→ What is being asked: Each line from the one containing "input [15:0] in;" through the last line of the entries below is to be transcribed exactly. Nothing else belongs in the reply.

(Stored records)
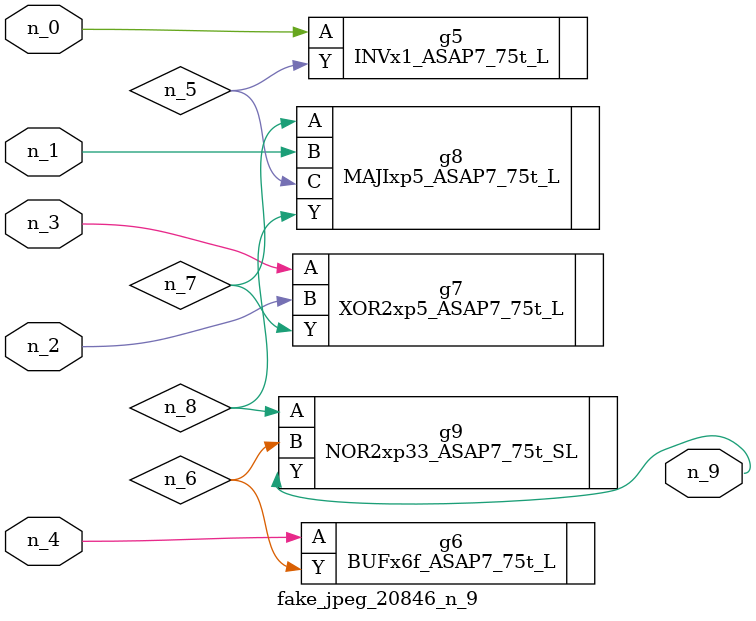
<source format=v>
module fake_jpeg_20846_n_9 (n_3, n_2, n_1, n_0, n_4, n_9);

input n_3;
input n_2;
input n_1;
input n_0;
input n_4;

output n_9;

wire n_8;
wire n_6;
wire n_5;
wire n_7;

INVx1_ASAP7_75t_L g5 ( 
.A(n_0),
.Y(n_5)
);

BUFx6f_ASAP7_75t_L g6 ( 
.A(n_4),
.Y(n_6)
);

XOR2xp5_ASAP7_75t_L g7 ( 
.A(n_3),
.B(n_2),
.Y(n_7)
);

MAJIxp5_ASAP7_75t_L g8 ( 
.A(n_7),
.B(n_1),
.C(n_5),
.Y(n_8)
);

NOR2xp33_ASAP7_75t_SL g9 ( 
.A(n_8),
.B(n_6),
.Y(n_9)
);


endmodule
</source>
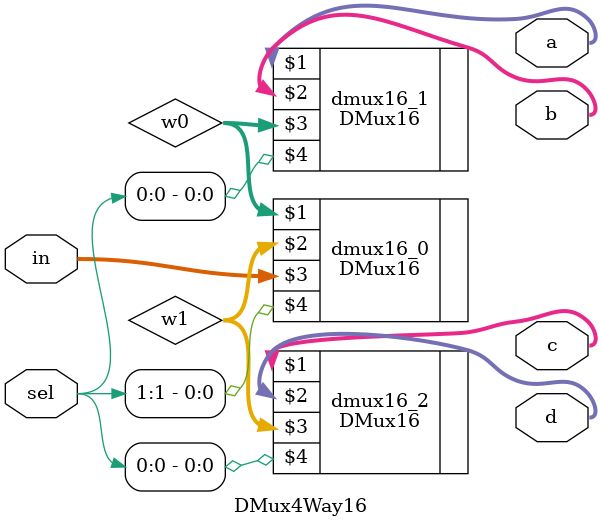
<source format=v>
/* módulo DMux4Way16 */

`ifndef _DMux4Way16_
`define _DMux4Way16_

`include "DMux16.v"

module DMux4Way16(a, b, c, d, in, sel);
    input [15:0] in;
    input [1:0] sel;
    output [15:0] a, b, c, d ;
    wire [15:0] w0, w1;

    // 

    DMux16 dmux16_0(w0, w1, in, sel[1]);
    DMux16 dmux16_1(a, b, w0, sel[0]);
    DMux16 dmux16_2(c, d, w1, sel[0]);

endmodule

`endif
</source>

→ Result of the exercise:
    input [15:0] in;
    input [1:0] sel;
    output [15:0] a, b, c, d ;
    wire [15:0] w0, w1;

    // 

    DMux16 dmux16_0(w0, w1, in, sel[1]);
    DMux16 dmux16_1(a, b, w0, sel[0]);
    DMux16 dmux16_2(c, d, w1, sel[0]);

endmodule

`endif
</source>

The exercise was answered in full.